Formal trade or Cross-border trade (CBT) is the formal exchange of goods or services between two countries. It is also known as international trade. Our work is to distill the most relevant lessons about formal trade and its significant economic gains. Emerging countries can learn from each other the various approaches that have successfully been implemented towards promoting the cross border trade formalization.

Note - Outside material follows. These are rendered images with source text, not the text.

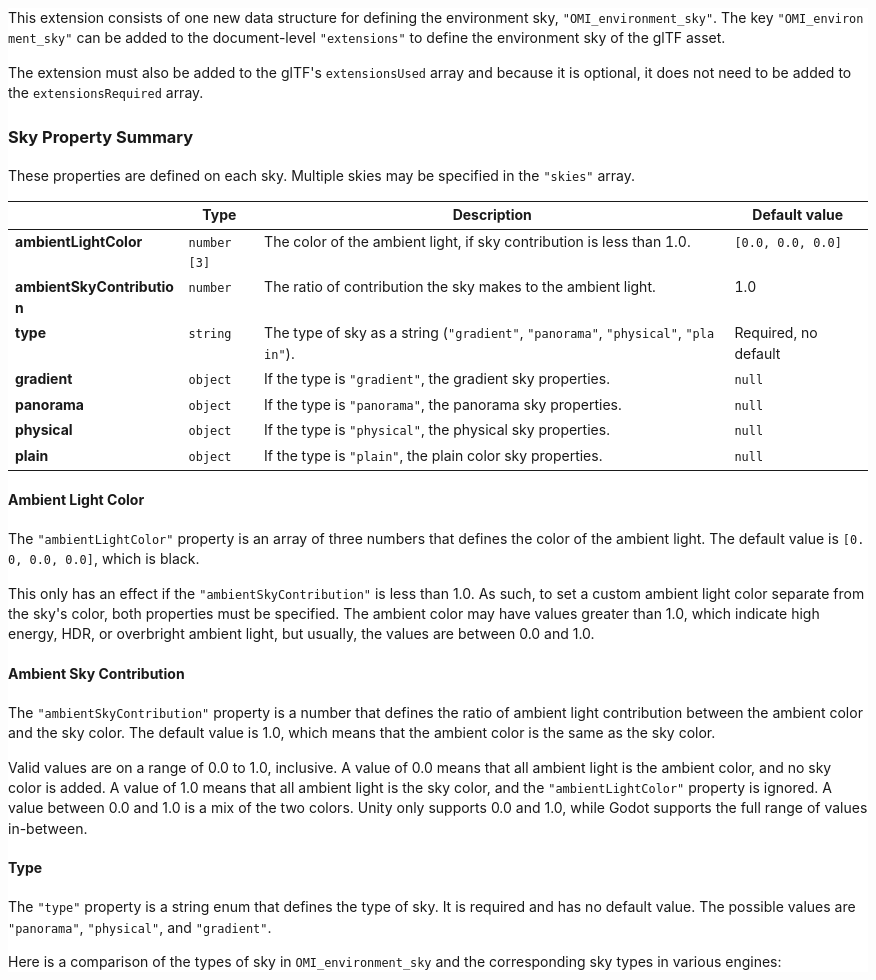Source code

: This extension consists of one new data structure for defining the environment sky, `"OMI_environment_sky"`. The key `"OMI_environment_sky"` can be added to the document-level `"extensions"` to define the environment sky of the glTF asset.

The extension must also be added to the glTF's `extensionsUsed` array and because it is optional, it does not need to be added to the `extensionsRequired` array.

### Sky Property Summary

These properties are defined on each sky. Multiple skies may be specified in the `"skies"` array.

|                            | Type        | Description                                                                        | Default value        |
| -------------------------- | ----------- | ---------------------------------------------------------------------------------- | -------------------- |
| **ambientLightColor**      | `number[3]` | The color of the ambient light, if sky contribution is less than 1.0.              | `[0.0, 0.0, 0.0]`    |
| **ambientSkyContribution** | `number`    | The ratio of contribution the sky makes to the ambient light.                      | 1.0                  |
| **type**                   | `string`    | The type of sky as a string (`"gradient"`, `"panorama"`, `"physical"`, `"plain"`). | Required, no default |
| **gradient**               | `object`    | If the type is `"gradient"`, the gradient sky properties.                          | `null`               |
| **panorama**               | `object`    | If the type is `"panorama"`, the panorama sky properties.                          | `null`               |
| **physical**               | `object`    | If the type is `"physical"`, the physical sky properties.                          | `null`               |
| **plain**                  | `object`    | If the type is `"plain"`, the plain color sky properties.                          | `null`               |

#### Ambient Light Color

The `"ambientLightColor"` property is an array of three numbers that defines the color of the ambient light. The default value is `[0.0, 0.0, 0.0]`, which is black.

This only has an effect if the `"ambientSkyContribution"` is less than 1.0. As such, to set a custom ambient light color separate from the sky's color, both properties must be specified. The ambient color may have values greater than 1.0, which indicate high energy, HDR, or overbright ambient light, but usually, the values are between 0.0 and 1.0.

#### Ambient Sky Contribution

The `"ambientSkyContribution"` property is a number that defines the ratio of ambient light contribution between the ambient color and the sky color. The default value is 1.0, which means that the ambient color is the same as the sky color.

Valid values are on a range of 0.0 to 1.0, inclusive. A value of 0.0 means that all ambient light is the ambient color, and no sky color is added. A value of 1.0 means that all ambient light is the sky color, and the `"ambientLightColor"` property is ignored. A value between 0.0 and 1.0 is a mix of the two colors. Unity only supports 0.0 and 1.0, while Godot supports the full range of values in-between.

#### Type

The `"type"` property is a string enum that defines the type of sky. It is required and has no default value. The possible values are `"panorama"`, `"physical"`, and `"gradient"`.

Here is a comparison of the types of sky in `OMI_environment_sky` and the corresponding sky types in various engines:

Informal trade is commonly observed in sub-Saharan Africa. It entails all the cross-border trade operations conducted in person or in groups without any kind of formal procedure. Informally traded products or services are not necessarily prohibited but they typically do not meet structured process requirements like regulation standards, company certification or operating licenses
Trade corridors are networks of supply chain and transportation structures and facilities organized nationally or regionally to promote movement of trade and freights between economic hubs (e.g. in hinterlands) and foreign trade access points (e.g. seaports). Trade corridors sometimes have several interconnected infrastructure, like highways, railways and ports, and it could connect several cities or nations. Corridors could be developed to connect production hubs, large supply and demand regions and value-added products producers. Trade corridors are sometimes any of a bundle of various measures when introduced, namely infrastructural capacity building, visa and transportation treaties, and standardization. Also attention is paid to the social needs, such as housing .Example of trade corridors in West Africa are the Dakar (Senegal) – Lagos (Nigeria) African Multimodal Transport Corridor (Transport Course) and Lagos-Mombasa Trans-African Corridor.
The Global Value Chain (GVC) identifies the individuals and processes involved in the development and procurement, delivery and post-sales operations of a commodity in cases where operations need to be organized across regions and countries. Wide range of functions (design, manufacturing, marketing, distribution and end-consumer service, etc.) are spread throughout international facilities between various companies and staff to deliver a commodity from inception to its end-use and onward.